When the next data B1 is input, the first calculating means 201 adds the output values [SM1-AV1] and data B1 of the second calculating means 202, and adds the new value SM1-AV1. + B1 = SM2 is stored in the second calculating means 202, and the third calculating means 203 divides the output of the second calculating means 202 by n to output a new average value to the output means 204. do.

That is, the new average value AV2 considering the data B1 is;

(SM1-AV1 + B1) / n = [(sum of A1-An)-(average of A1-An) + B1] / n.

The new average value AV2 is again subtracted from the first SM2 201 to AV2 in the previous SM2 (SM2-AV2), and the next sequence of data B2 is added and stored in the second calculation unit 202.

Therefore, the new addition value SM3 stored in the second calculating means 202 at this time is;

SM3 = SM2-AV2 + B2 (SM2 = SM1-AV1 + B1)

= (Sum of A1 to An)-(average of A1 to An) + B2

to be.

The average value AV3 is calculated by the third calculating means 203 with respect to the new addition value SM3, and the average value AV3 is again calculated by the output means 204 in consideration of the next order data B3. Is subtracted from the sum SM3 before B3.

This series of operations continues, and the average value is computed and outputted at every data input.
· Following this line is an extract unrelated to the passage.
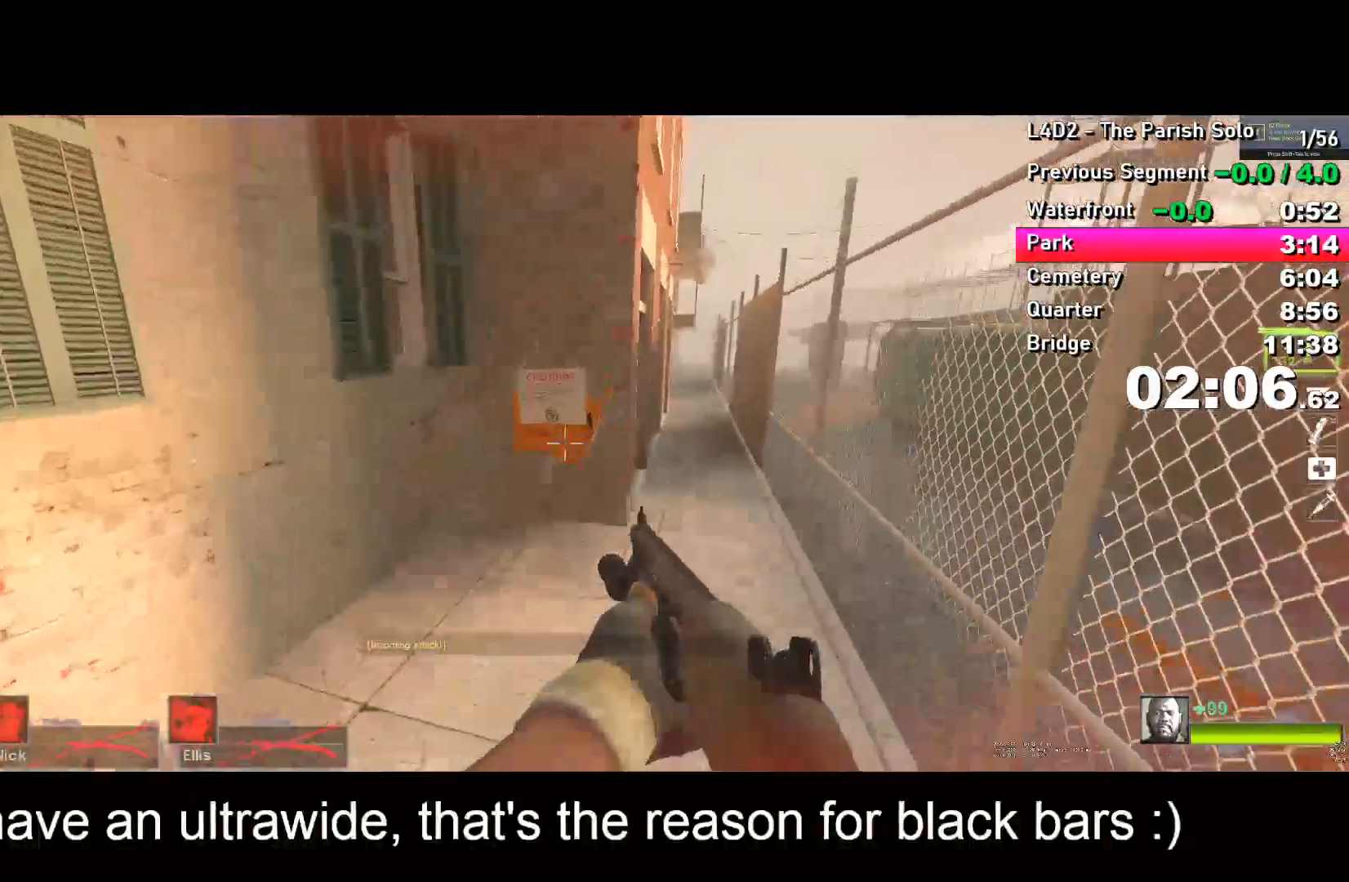
{"keys": ["space"], "events": [[500, "d", "up"], [500, "space", "down"]]}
As described above, in the present invention, when calculating an average value for n data, the average value is obtained by accumulating the first n data, and then subtracting the average value from the accumulated value from the previous data, and then adding new data. It simply repeats the operation of finding a new average for the accumulated value.
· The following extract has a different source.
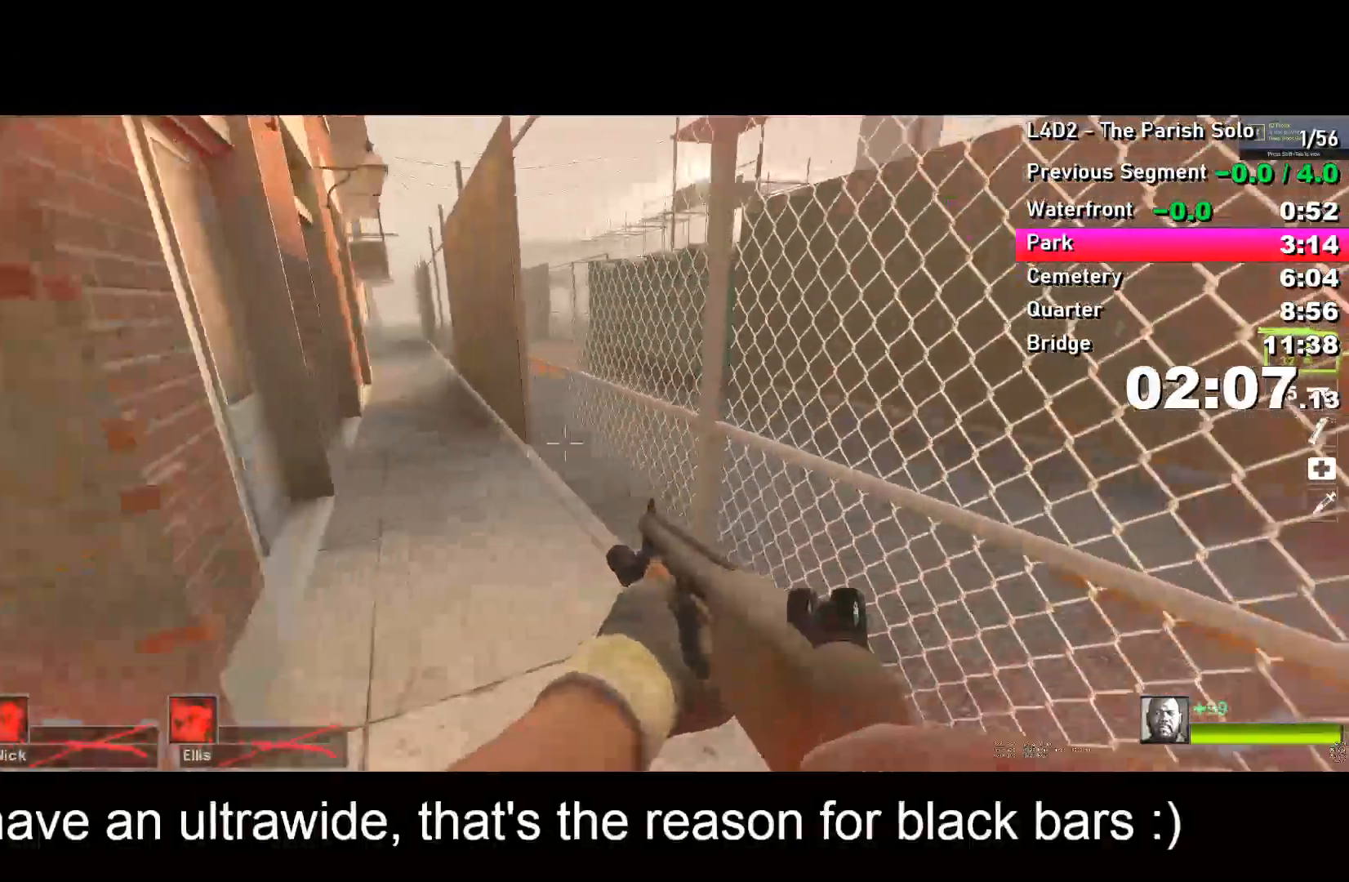
{"keys": ["a"], "events": [[33, "a", "down"], [33, "space", "up"]]}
That is, without using a buffer, when the next data arrives and a new average needs to be obtained, the previous sum is subtracted from the previous sum, and then new data is added to obtain a new sum and average.
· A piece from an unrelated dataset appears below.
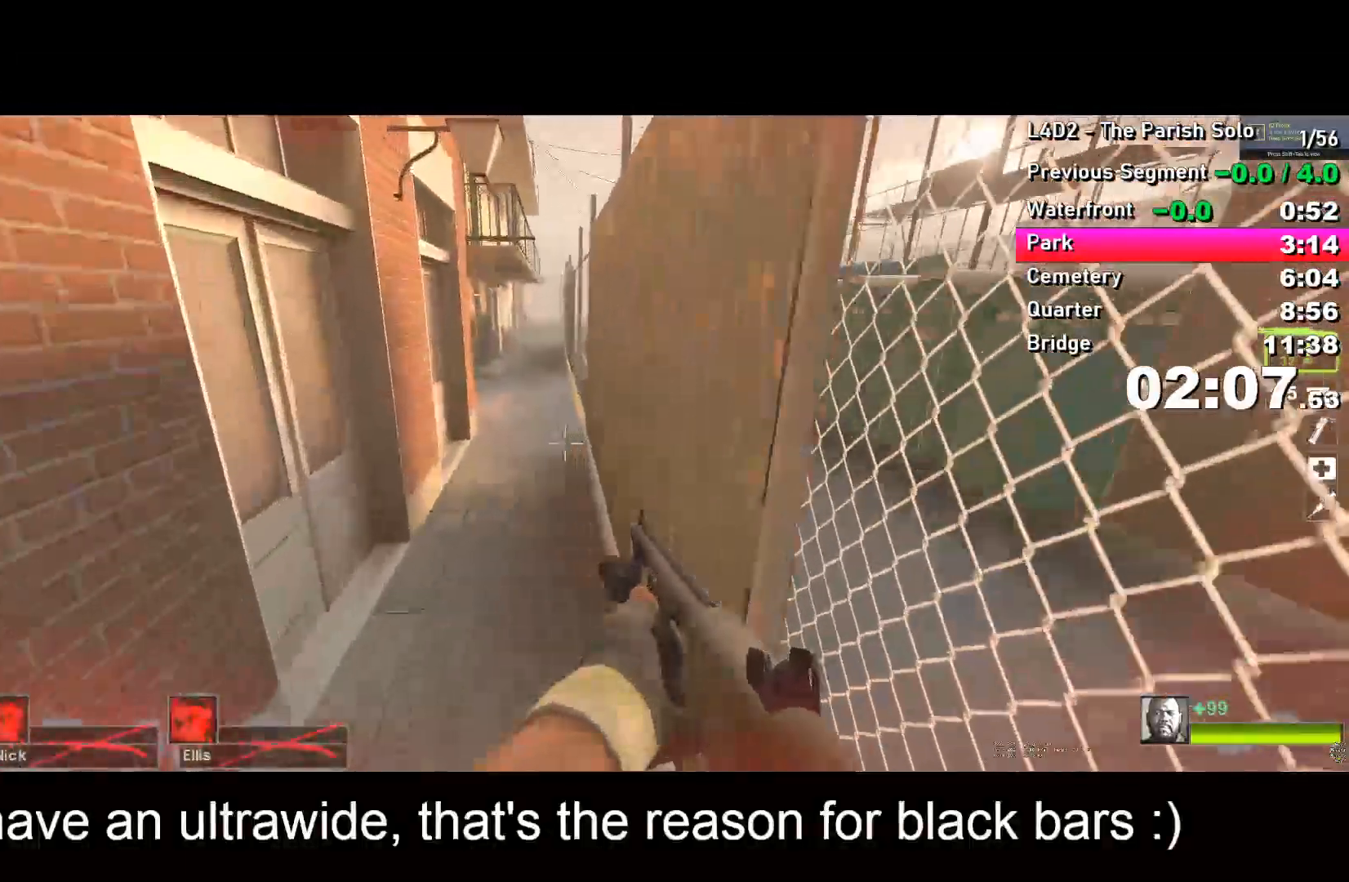
{"keys": ["d"], "events": [[150, "space", "down"], [200, "a", "up"], [200, "d", "down"], [200, "space", "up"]]}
In this operation, data averaging is performed, so that the clock side of the digital signal receiver transmits the operating clock frequency at the receiving side (decoder) without limiting the n value without using a buffer in averaging PCR information of a predetermined time interval. (Encoder) Can be controlled to follow the clock frequency accurately.

The data average value calculating circuit of the present invention does not require n input buffers conventionally in order to obtain an average value for n data which are continuously input in time series.

Therefore, the circuit configuration for clock synchronization of the digital signal receiver can be simplified and the signal processing step can be reduced, which contributes to the performance and reliability of the decoder system.

Also, since there is no need to use a buffer, there is theoretically no limit on the value of n.

This means that when considering jitter due to the characteristics of the transmission line (network) in a digital transmit / receive system, the value of n is freely selected to minimize the influence of jitter and the value of n can be extended to the optimal value without considering the hardware complexity. Can be.

Claims (2)

A new sum of means for obtaining a sum of data consecutively input in a time-series sequence; a means for obtaining an average of the sum; and a means for obtaining the sum by adding next data to a value obtained by subtracting the mean from the sum. And calculating a new average of the means for calculating the average with respect to the new sum, and calculating the average value using data that always considers the difference between the sum and the average accumulated over time series. First calculation means 201 for adding up data continuously inputted in time series and subtracting the average value from the previous accumulated value, and the first calculating means by accumulating the output value of the first calculating means 201. Storing the average value of the second calculating means 202 input to the 201, the third calculating means 203 for averaging the output value of the second calculating means 202, and the third calculating means 203 And output means (204) for outputting and providing this value as data for subtracting the accumulated value from the first calculation means (201) to the previous data input at the next data input.